Le drame de notre élite, c’est qu’elle confond l’apparence avec la substance, et le geste avec l’acte. Elle préféré le brillant de la mise en scène à la rigueur de la construction. Cette illusion du paraître épuise notre intelligence collective et compromet notre capacité à construire du réel, du durable, du vrai.
Le complexe d’infériorité n’est pas une simple fragilité psychologique. Dans la réalité de l’élite mauritanienne ankylosée, il est devenu un mal chronique qui mine la confiance en soi et entretient l’illusion d’une appartenance feinte au concert des nations avancées.
Tandis que les peuples s’élancent vers l’espace et façonnent leur avenir à la force de la science, de la technique et de l’imagination, une certaine élite du "Mankib Al Ghassi", ce promontoire reculé, qu’est la Mauritanie - se complait à singer les grands, dans une mise en scène aussi maladroite qu’ostentatoire. Pareils à des danseurs sans musique.
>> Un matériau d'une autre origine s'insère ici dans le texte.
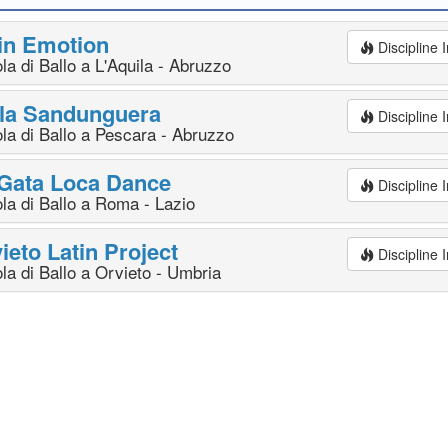
in Emotion
Discipline
la di Ballo a L'Aquila - Abruzzo
la Sandunguera
Discipline
la di Ballo a Pescara - Abruzzo
Gata Loca Dance
Discipline
la di Ballo a Roma - Lazio
ieto Latin Project
Discipline
la di Ballo a Orvieto - Umbria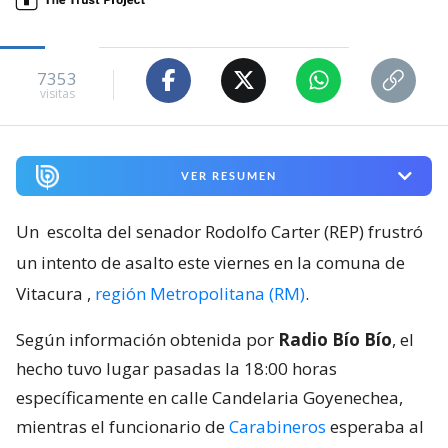
7353
visitas
VER RESUMEN
Un
escolta del senador Rodolfo Carter (REP) frustró
un intento de asalto este viernes en la comuna de
Vitacura
,
región Metropolitana (RM)
.
Según información obtenida por
Radio Bío Bío
, el
hecho tuvo lugar pasadas la 18:00 horas
específicamente en calle Candelaria Goyenechea,
mientras el funcionario de
Carabineros
esperaba al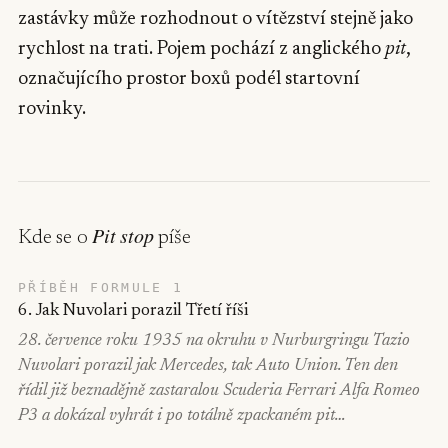
zastávky může rozhodnout o vítězství stejně jako
rychlost na trati. Pojem pochází z anglického
pit
,
označujícího prostor boxů podél startovní
rovinky.
Pit stop
Kde se o
píše
PŘÍBĚH FORMULE 1
6. Jak Nuvolari porazil Třetí říši
28. července roku 1935 na okruhu v Nurburgringu Tazio
Nuvolari porazil jak Mercedes, tak Auto Union. Ten den
řídil již beznadějně zastaralou Scuderia Ferrari Alfa Romeo
P3 a dokázal vyhrát i po totálně zpackaném pit…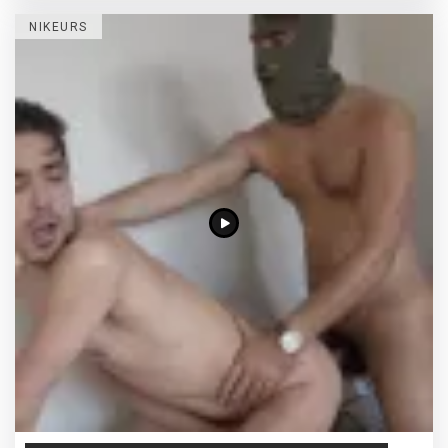
NIKEURS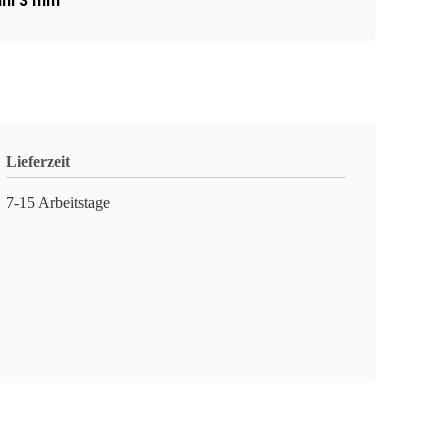
ahl 3 mm
Lieferzeit
7-15 Arbeitstage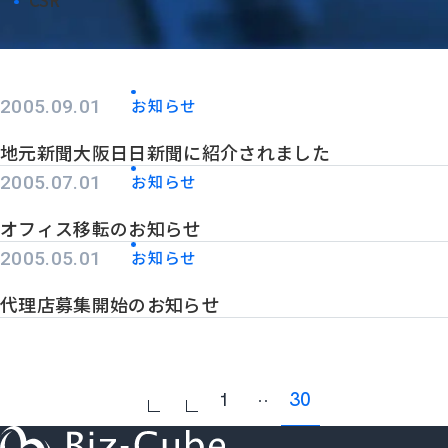
お知らせ
2005.09.01
地元新聞大阪日日新聞に紹介されました
お知らせ
2005.07.01
オフィス移転のお知らせ
お知らせ
2005.05.01
代理店募集開始のお知らせ
30
1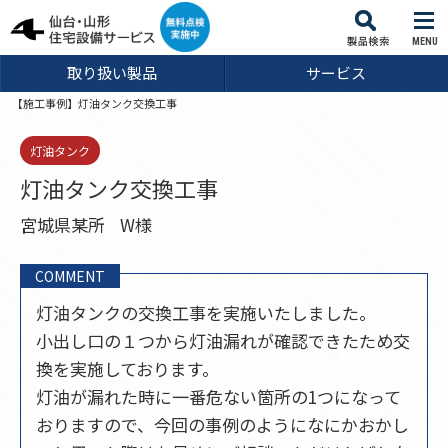
MENU
取り扱い製品
サービス
【施工事例】灯油タンク交換工事
灯油タンク
灯油タンク交換工事
宮城県某所
W様
COMMENT
灯油タンクの交換工事を実施いたしました。
小出し口の１つから灯油漏れが確認できたため交
換を実施しております。
灯油が漏れた時に一番危ない箇所の1つになって
おりますので、今回の事例のようになにかおかし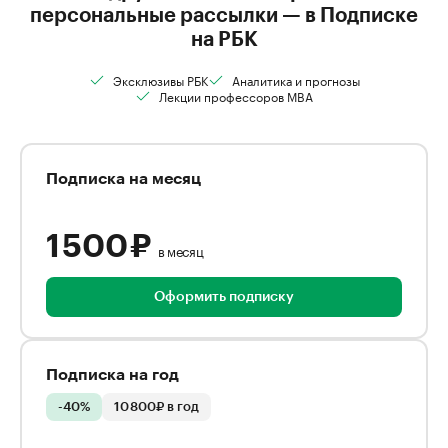
персональные рассылки — в Подписке
на РБК
Эксклюзивы РБК
Аналитика и прогнозы
Лекции профессоров MBA
Подписка на месяц
1 500 ₽
в месяц
Оформить подписку
Подписка на год
-40%
10 800₽ в год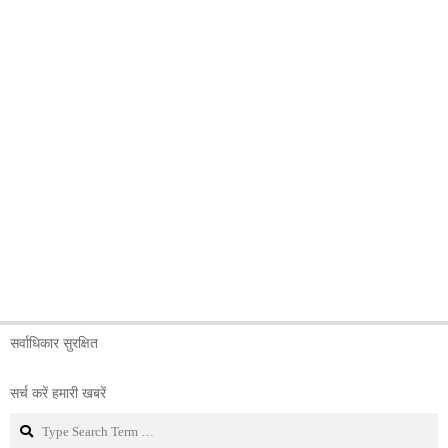
सर्वाधिकार सुरक्षित
सर्च करें हमारी खबरें
Search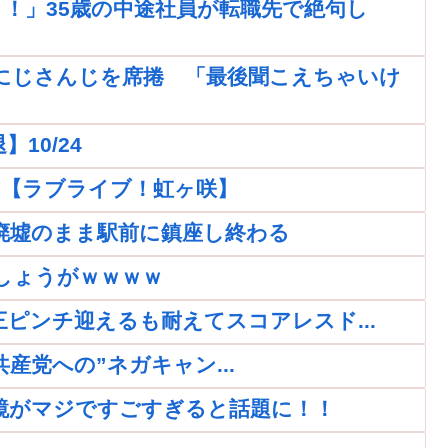
！」35歳の中途社員が転職先で絶句し
にじさんじを席捲 「最後聞こえちゃいけ
10/24
ｗｗ【ラブライブ！虹ヶ咲】
廃墟のまま駅前に鎮座し終わる
しょうがｗｗｗｗ
再三ピンチ迎えるも耐えてスコアレスド...
党への”ネガキャン...
鏡がマジですごすぎると話題に！！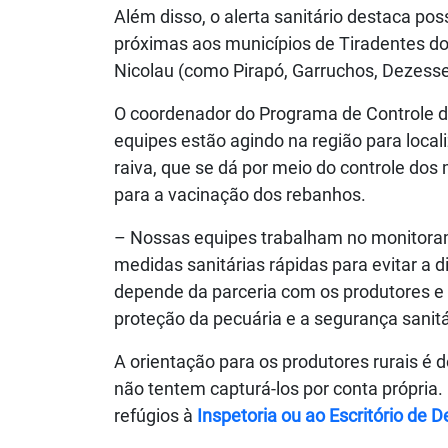
Além disso, o alerta sanitário destaca pos
próximas aos municípios de Tiradentes do
Nicolau (como Pirapó, Garruchos, Dezess
O coordenador do Programa de Controle da
equipes estão agindo na região para local
raiva, que se dá por meio do controle do
para a vacinação dos rebanhos.
– Nossas equipes trabalham no monitoram
medidas sanitárias rápidas para evitar a
depende da parceria com os produtores e 
proteção da pecuária e a segurança sanitá
A orientação para os produtores rurais é 
não tentem capturá-los por conta própria
refúgios à
Inspetoria ou ao Escritório de 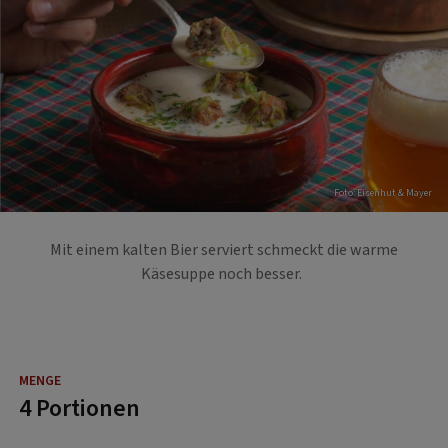
Foto: Eisenhut & Mayer
Mit einem kalten Bier serviert schmeckt die warme
Käsesuppe noch besser.
4 Portionen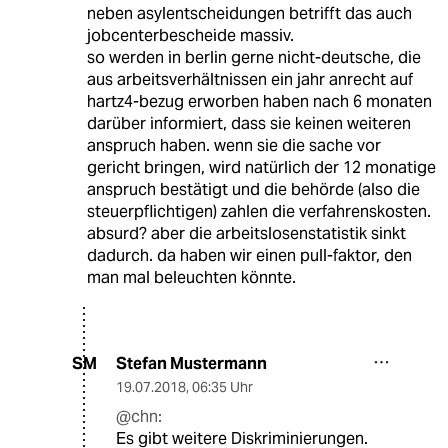
neben asylentscheidungen betrifft das auch
jobcenterbescheide massiv.
so werden in berlin gerne nicht-deutsche, die
aus arbeitsverhältnissen ein jahr anrecht auf
hartz4-bezug erworben haben nach 6 monaten
darüber informiert, dass sie keinen weiteren
anspruch haben. wenn sie die sache vor
gericht bringen, wird natürlich der 12 monatige
anspruch bestätigt und die behörde (also die
steuerpflichtigen) zahlen die verfahrenskosten.
absurd? aber die arbeitslosenstatistik sinkt
dadurch. da haben wir einen pull-faktor, den
man mal beleuchten könnte.
Stefan Mustermann
SM
19.07.2018
,
06:35 Uhr
@chn:
Es gibt weitere Diskriminierungen.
Elle semble dire : « Je suis le nu qui persiste à paraître nu».
Pendant que les esprits créatifs du monde gravissent les sommets de l’innovation et de la production - ces sommets âpres et sublimes où vivent, selon Victor Hugo, « ceux qui luttent et les gravissent épris d’un but sublime », nos participants, eux, se contentent de voyager pour se photographier dans les salons internationaux, se mêlant distraitement et sans aucun ressentiment de culpabilité aux véritables bâtisseurs du monde. De retour au pays, ils proclament fièrement que « la Mauritanie a participé », comme si le simple fait d’être présents suffisait à valider une contribution.
Et l’illusion se prolonge sur notre propre sol. Sans la moindre gêne, elle organise à grand bruit des forums, des conférences, des colloques, des expositions sur des thématiques dont elle ignore presque tout : intelligence artificielle, transition énergétique, économie numérique, durabilité, création artistique et littéraire et autres; Autant de mots qui brillent à la surface mais demeurent creux dans les esprits. Ces événements deviennent des vitrines sans contenu, où se succèdent discours convenus, autopromotion et satisfaction mutuelle. On y célèbre le vide avec la ferveur qu’ailleurs on réserve au mérite. Le pays semble s’y contempler dans un miroir flatteur, confondant la mise en scène du progrès avec le progrès lui-même.
Le drame de cette élite, c’est qu’elle confond l’apparence avec la substance, et le geste avec l’acte.
Elle préfère le brillant de la mise en scène à la rigueur de la construction. Plutôt que d’investir dans les esprits qui inventent, transforment et bâtissent l’avenir, elle gaspille les ressources publiques dans des voyages, des congrès et des cérémonies de façade - convaincus, à tort, que l’imitation peut remplacer la création.
Cette illusion du paraître épuise son intelligence collective et compromet sa capacité à construire du réel, du durable, du vrai. Ainsi persiste ce complexe d’infériorité, qui la pousse à chercher dans le regard des autres la reconnaissance qu’elle refuse de conquérir par elle-même.
Se libérer de ce piège suppose d’abord une honnêteté brutale : admettre son retard, cesser de le maquiller en fierté et reconstruire son rapport à elle-même sur des bases de lucidité et de responsabilité. La valeur d’une élite ne réside pas dans les images qu’elle capture parmi les créateurs, mais dans l’effort qu’elle fournit, dans la réalité qu’elle transforme.
Les élites ne se mesurent pas à ce qu’elles consomment en apparences de modernité, mais à ce qu’elles produisent en pensée, en innovation et en institutions solides.
Le véritable point de départ du sursaut national est là : dans une éducation authentique, une production réelle, une indépendance intellectuelle assumée.
Alors seulement, le mankib pourra s’approcher du cercle de lumière, et cesser de se perdre dans les ombres de l’imitation.